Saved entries
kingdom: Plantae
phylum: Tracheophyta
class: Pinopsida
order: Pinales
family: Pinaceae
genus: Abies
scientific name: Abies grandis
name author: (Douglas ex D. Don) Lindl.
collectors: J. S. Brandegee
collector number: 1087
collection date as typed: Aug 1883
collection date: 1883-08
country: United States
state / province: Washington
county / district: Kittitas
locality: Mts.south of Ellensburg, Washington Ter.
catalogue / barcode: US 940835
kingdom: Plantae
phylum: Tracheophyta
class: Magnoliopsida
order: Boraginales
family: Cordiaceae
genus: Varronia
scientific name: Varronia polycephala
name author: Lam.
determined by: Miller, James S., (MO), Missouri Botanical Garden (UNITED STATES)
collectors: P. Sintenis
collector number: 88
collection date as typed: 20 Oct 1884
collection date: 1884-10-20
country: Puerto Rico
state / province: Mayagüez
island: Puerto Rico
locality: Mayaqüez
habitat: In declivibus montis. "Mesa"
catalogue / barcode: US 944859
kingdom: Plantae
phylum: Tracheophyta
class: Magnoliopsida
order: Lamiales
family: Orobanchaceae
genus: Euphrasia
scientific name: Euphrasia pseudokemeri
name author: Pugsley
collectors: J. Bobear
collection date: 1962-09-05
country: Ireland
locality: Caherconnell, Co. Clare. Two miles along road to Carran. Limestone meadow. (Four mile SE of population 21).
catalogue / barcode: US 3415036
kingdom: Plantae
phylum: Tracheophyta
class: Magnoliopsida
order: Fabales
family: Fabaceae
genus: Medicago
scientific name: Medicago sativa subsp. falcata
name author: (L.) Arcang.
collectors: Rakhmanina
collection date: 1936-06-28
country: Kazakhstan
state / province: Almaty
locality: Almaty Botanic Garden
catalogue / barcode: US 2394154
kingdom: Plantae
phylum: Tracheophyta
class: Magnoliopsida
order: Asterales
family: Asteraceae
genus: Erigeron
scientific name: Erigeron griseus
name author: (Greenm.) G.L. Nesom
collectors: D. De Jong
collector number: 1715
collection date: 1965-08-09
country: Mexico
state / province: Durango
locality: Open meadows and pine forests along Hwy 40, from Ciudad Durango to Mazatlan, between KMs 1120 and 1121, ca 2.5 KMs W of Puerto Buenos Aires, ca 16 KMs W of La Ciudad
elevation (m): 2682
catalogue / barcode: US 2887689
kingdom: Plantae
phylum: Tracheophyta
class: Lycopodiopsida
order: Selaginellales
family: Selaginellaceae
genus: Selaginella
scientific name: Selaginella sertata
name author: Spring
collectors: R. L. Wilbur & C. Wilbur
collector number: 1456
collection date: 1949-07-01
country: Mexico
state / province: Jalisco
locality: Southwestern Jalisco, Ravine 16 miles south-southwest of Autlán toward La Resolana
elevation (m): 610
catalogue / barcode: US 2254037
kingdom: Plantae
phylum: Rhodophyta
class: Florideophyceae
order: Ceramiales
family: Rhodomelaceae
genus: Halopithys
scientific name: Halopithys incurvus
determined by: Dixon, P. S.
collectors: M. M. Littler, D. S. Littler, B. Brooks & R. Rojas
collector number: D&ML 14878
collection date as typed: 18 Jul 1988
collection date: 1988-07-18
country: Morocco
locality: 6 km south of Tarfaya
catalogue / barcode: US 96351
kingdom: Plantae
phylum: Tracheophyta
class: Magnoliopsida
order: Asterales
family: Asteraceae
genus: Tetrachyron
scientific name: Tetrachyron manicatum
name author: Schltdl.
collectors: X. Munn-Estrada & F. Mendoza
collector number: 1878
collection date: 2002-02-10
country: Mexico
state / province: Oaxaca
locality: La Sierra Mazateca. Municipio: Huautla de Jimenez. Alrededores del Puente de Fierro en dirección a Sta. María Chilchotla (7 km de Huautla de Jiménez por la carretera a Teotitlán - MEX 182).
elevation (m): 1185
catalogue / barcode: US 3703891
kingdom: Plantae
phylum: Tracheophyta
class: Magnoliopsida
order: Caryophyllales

- _EXERCISE DESCRIPTION_
Please edit the records from the start through the line with "country: Kazakhstan", replacing "catalogue" with "catalog" and keeping everything else the same.

- _EXPECTED ANSWER_
kingdom: Plantae
phylum: Tracheophyta
class: Pinopsida
order: Pinales
family: Pinaceae
genus: Abies
scientific name: Abies grandis
name author: (Douglas ex D. Don) Lindl.
collectors: J. S. Brandegee
collector number: 1087
collection date as typed: Aug 1883
collection date: 1883-08
country: United States
state / province: Washington
county / district: Kittitas
locality: Mts.south of Ellensburg, Washington Ter.
catalog / barcode: US 940835
kingdom: Plantae
phylum: Tracheophyta
class: Magnoliopsida
order: Boraginales
family: Cordiaceae
genus: Varronia
scientific name: Varronia polycephala
name author: Lam.
determined by: Miller, James S., (MO), Missouri Botanical Garden (UNITED STATES)
collectors: P. Sintenis
collector number: 88
collection date as typed: 20 Oct 1884
collection date: 1884-10-20
country: Puerto Rico
state / province: Mayagüez
island: Puerto Rico
locality: Mayaqüez
habitat: In declivibus montis. "Mesa"
catalog / barcode: US 944859
kingdom: Plantae
phylum: Tracheophyta
class: Magnoliopsida
order: Lamiales
family: Orobanchaceae
genus: Euphrasia
scientific name: Euphrasia pseudokemeri
name author: Pugsley
collectors: J. Bobear
collection date: 1962-09-05
country: Ireland
locality: Caherconnell, Co. Clare. Two miles along road to Carran. Limestone meadow. (Four mile SE of population 21).
catalog / barcode: US 3415036
kingdom: Plantae
phylum: Tracheophyta
class: Magnoliopsida
order: Fabales
family: Fabaceae
genus: Medicago
scientific name: Medicago sativa subsp. falcata
name author: (L.) Arcang.
collectors: Rakhmanina
collection date: 1936-06-28
country: Kazakhstan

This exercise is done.